(Saved data entries)
---+---

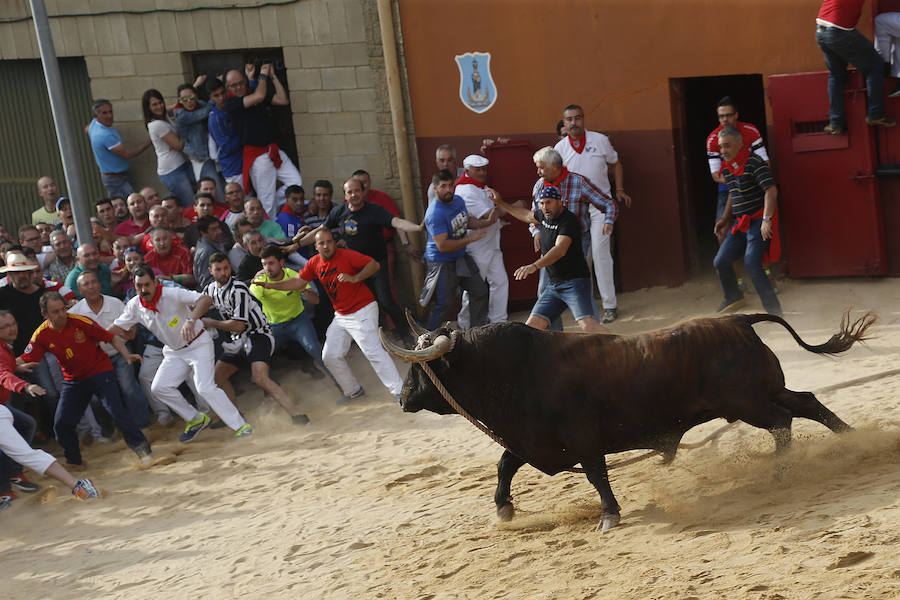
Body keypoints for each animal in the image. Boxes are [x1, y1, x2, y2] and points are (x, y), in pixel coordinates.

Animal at [384, 312, 876, 532]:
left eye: (419, 368)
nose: (402, 399)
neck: (513, 369)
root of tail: (736, 319)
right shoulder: (534, 442)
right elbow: (506, 464)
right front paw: (504, 508)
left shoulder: (581, 441)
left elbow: (597, 476)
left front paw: (609, 516)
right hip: (762, 393)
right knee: (807, 404)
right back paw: (854, 442)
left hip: (749, 402)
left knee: (782, 421)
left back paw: (782, 472)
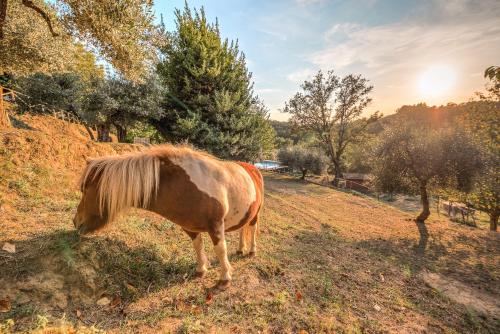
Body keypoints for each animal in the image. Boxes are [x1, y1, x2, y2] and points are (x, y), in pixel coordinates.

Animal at [73, 145, 266, 288]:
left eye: (84, 189)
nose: (75, 222)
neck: (185, 186)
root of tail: (253, 168)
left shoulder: (216, 226)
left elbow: (220, 250)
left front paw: (224, 279)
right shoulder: (190, 227)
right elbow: (198, 247)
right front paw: (201, 270)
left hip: (256, 214)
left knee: (253, 228)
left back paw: (251, 251)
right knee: (242, 228)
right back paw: (240, 249)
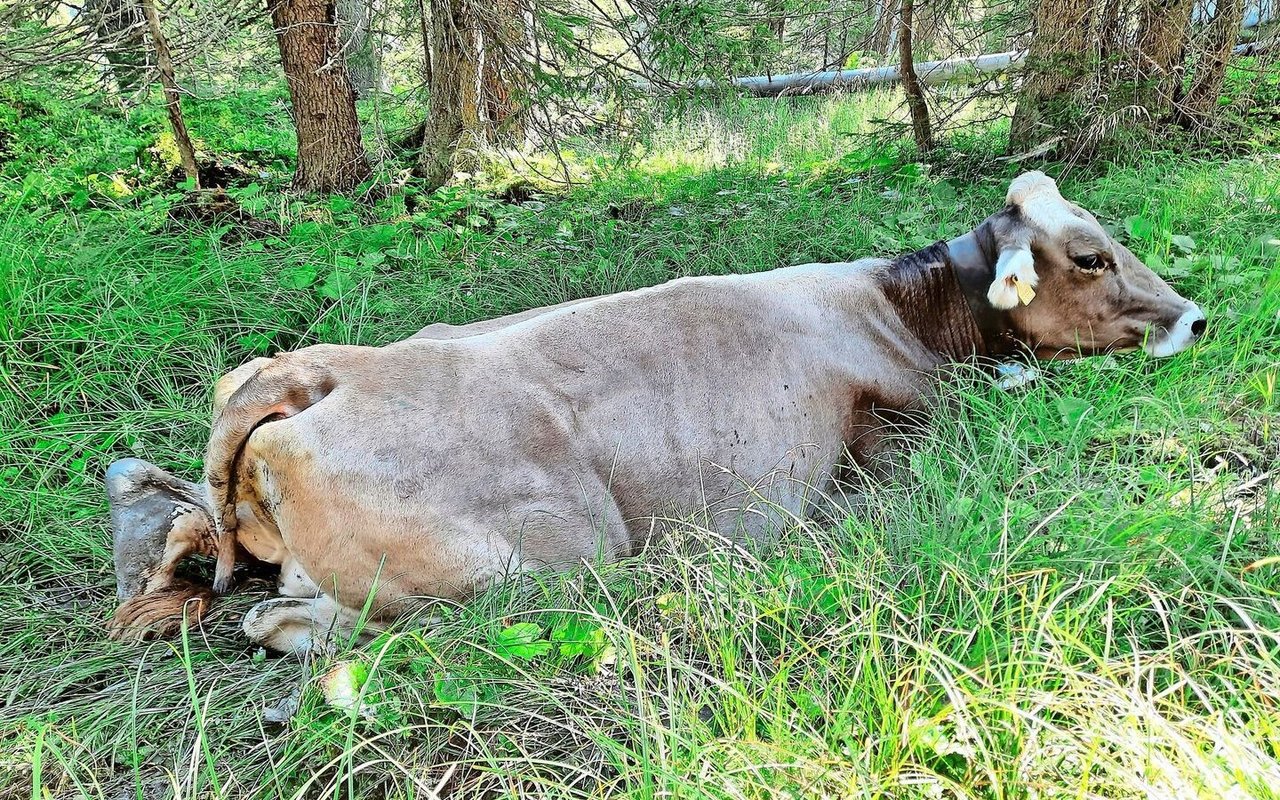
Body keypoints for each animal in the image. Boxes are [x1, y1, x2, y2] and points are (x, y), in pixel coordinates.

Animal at [104, 171, 1203, 652]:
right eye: (1091, 255)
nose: (1192, 316)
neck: (891, 309)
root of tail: (316, 372)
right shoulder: (893, 431)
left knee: (203, 536)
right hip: (556, 561)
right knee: (295, 620)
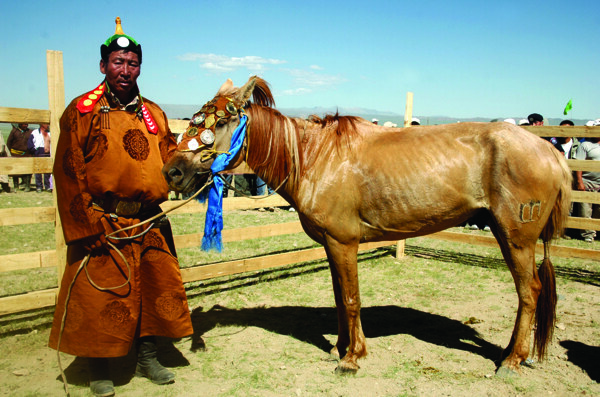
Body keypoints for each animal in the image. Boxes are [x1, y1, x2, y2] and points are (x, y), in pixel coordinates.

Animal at [163, 75, 572, 374]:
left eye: (221, 121)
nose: (173, 171)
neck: (314, 157)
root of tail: (549, 150)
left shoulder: (344, 242)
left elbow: (351, 298)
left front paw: (353, 357)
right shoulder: (331, 244)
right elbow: (339, 299)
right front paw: (340, 347)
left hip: (516, 239)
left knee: (529, 293)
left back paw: (512, 359)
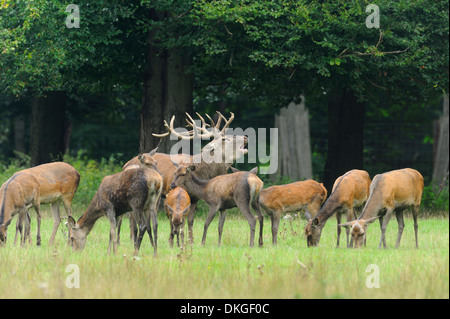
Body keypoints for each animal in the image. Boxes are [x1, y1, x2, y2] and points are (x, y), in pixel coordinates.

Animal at [125, 112, 248, 245]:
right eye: (225, 139)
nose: (245, 137)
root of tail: (126, 163)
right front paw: (177, 240)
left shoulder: (194, 198)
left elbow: (190, 220)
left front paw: (191, 241)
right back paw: (133, 239)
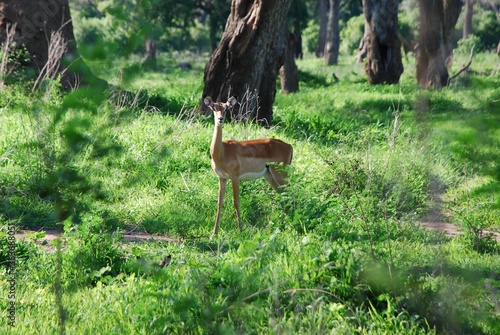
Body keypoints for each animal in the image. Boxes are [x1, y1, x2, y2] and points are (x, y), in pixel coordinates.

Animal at [205, 96, 294, 238]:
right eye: (214, 108)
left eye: (226, 108)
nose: (220, 119)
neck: (222, 151)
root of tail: (289, 145)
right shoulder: (222, 178)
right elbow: (219, 203)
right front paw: (214, 234)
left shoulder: (235, 177)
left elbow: (236, 202)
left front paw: (240, 230)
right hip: (269, 176)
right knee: (284, 194)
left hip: (281, 175)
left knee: (292, 193)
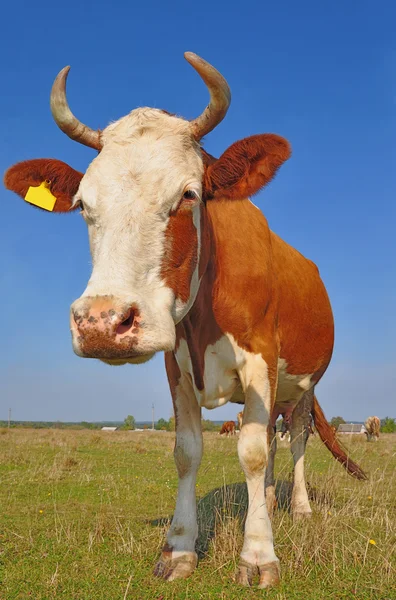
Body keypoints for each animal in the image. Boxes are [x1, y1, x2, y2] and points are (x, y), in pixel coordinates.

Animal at [3, 51, 368, 592]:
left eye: (189, 194)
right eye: (83, 204)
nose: (102, 322)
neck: (202, 315)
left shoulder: (262, 358)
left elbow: (252, 452)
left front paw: (258, 555)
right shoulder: (175, 363)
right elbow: (188, 451)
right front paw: (179, 548)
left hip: (303, 385)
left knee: (297, 438)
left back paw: (298, 508)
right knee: (274, 439)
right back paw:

---+---

(How to complete this task):
For this exercise, return exactly the lines above from the line with "right shoulder: (893, 431)" through the line with "left back paw: (512, 359)", both included. Do not copy the pictures.

(Solution):
right shoulder: (893, 431)
left knee: (203, 536)
right hip: (556, 561)
right knee: (295, 620)
Body keypoints for each animal in the image. Boxes are [x1, y1, x2, y2] and points are (x, y), in pixel coordinates.

Animal at [163, 75, 572, 374]:
left eye: (221, 121)
nose: (173, 171)
neck: (314, 157)
root of tail: (549, 150)
left shoulder: (344, 242)
left elbow: (351, 298)
left front paw: (353, 357)
right shoulder: (331, 244)
right elbow: (339, 299)
right front paw: (340, 347)
left hip: (516, 239)
left knee: (529, 293)
left back paw: (512, 359)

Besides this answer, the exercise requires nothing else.